*Extrait source*
━━━━━━━━

L'étude des sciences exactes ne saurait se concevoir sans libertés d'expression et d'opinion. L'auteur de l'article paru récemment [2], membre de la conférence universitaire régionale- est, en a fait l'éloge du système LMD et s'est inquiété du sort de l'Université technologique. S'il fallait se lamenter, il fallait le faire avant le démantèlement des lycées professionnels, qui constituèrent normalement la pépinière de cette Université. La science ne supporte pas la médiocrité, ni l'esprit de flatterie, mais doit accepter la critique. Dans un temps d'ignorance, on n'a aucun doute, même lorsqu'on fait les plus grands maux. Dans nos Universités, beaucoup de problèmes pédagogiques persistent dans l'implantation de ce système pédagogique et scientifique dénommé LMD, une contraction de la Licence, Master et Doctorat, qui a déjà fait l'objet de multiples contributions dans la presse nationale [3, 4 & 5].

━━━━━━━━

*Enregistrements du corpus*

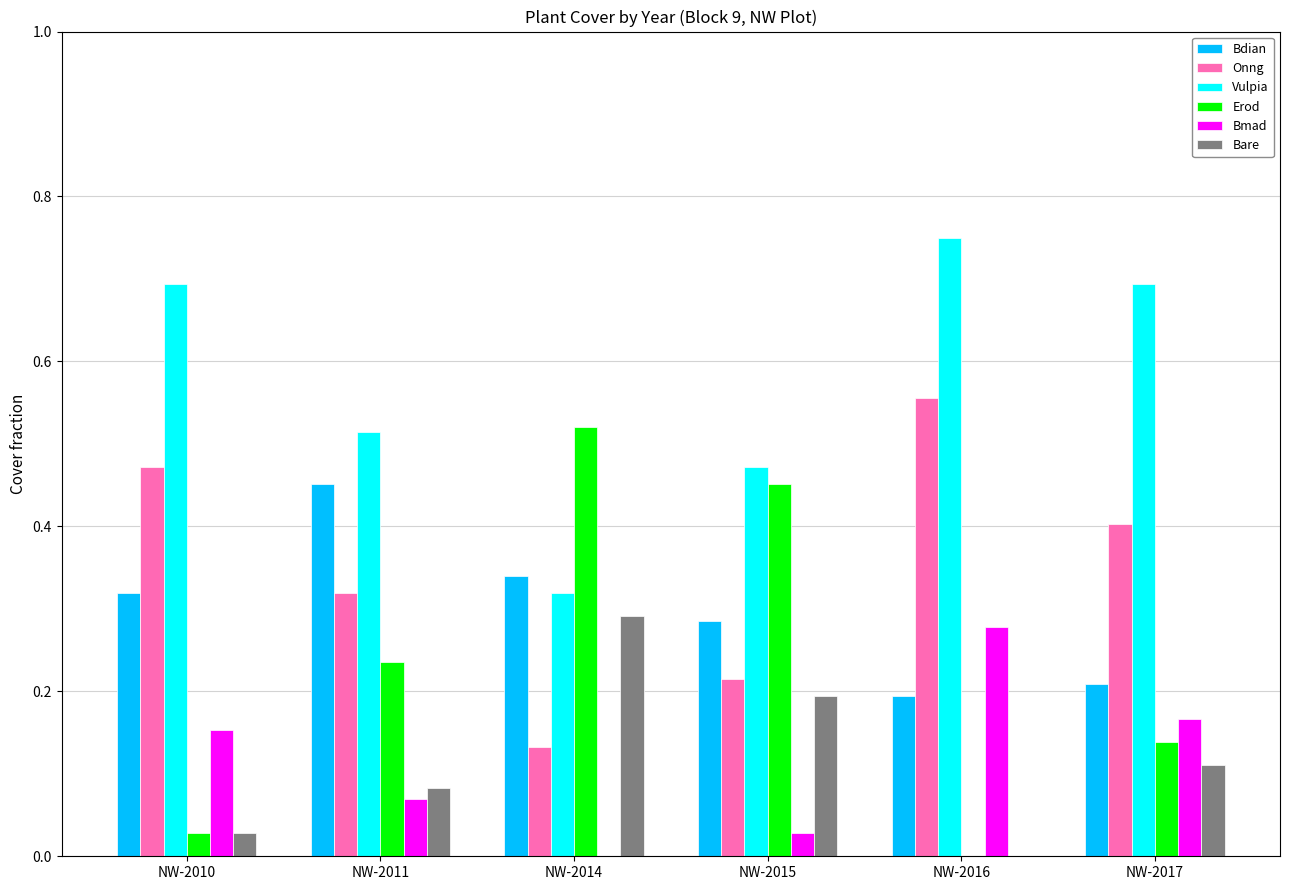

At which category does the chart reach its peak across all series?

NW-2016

━━━━━━━━

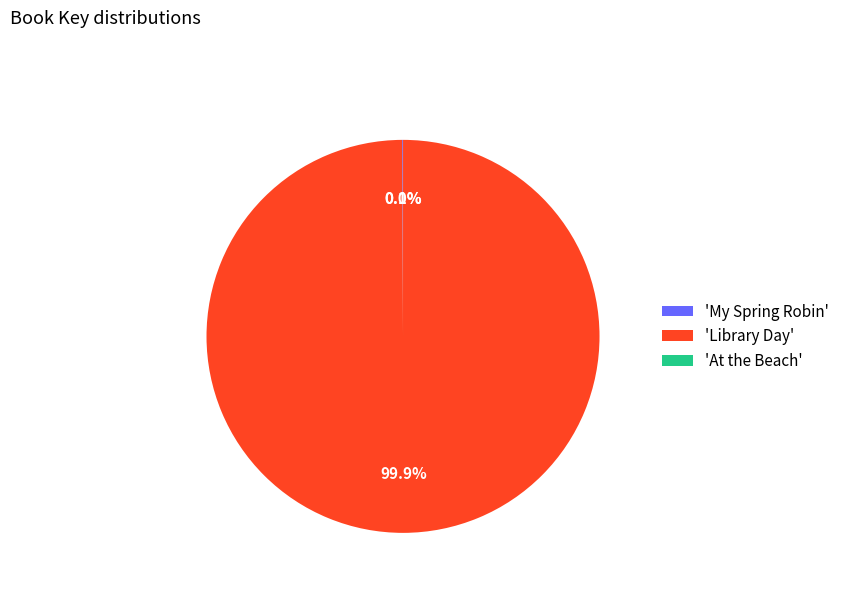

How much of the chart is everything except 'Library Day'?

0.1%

━━━━━━━━

*Consigne*
D'après l'extrait source, de quels termes le sigle LMD est-il la contraction ? Les enregistrements n'ont aucun rôle ici.

*Solution proposée*
LMD est la contraction de Licence, Master et Doctorat.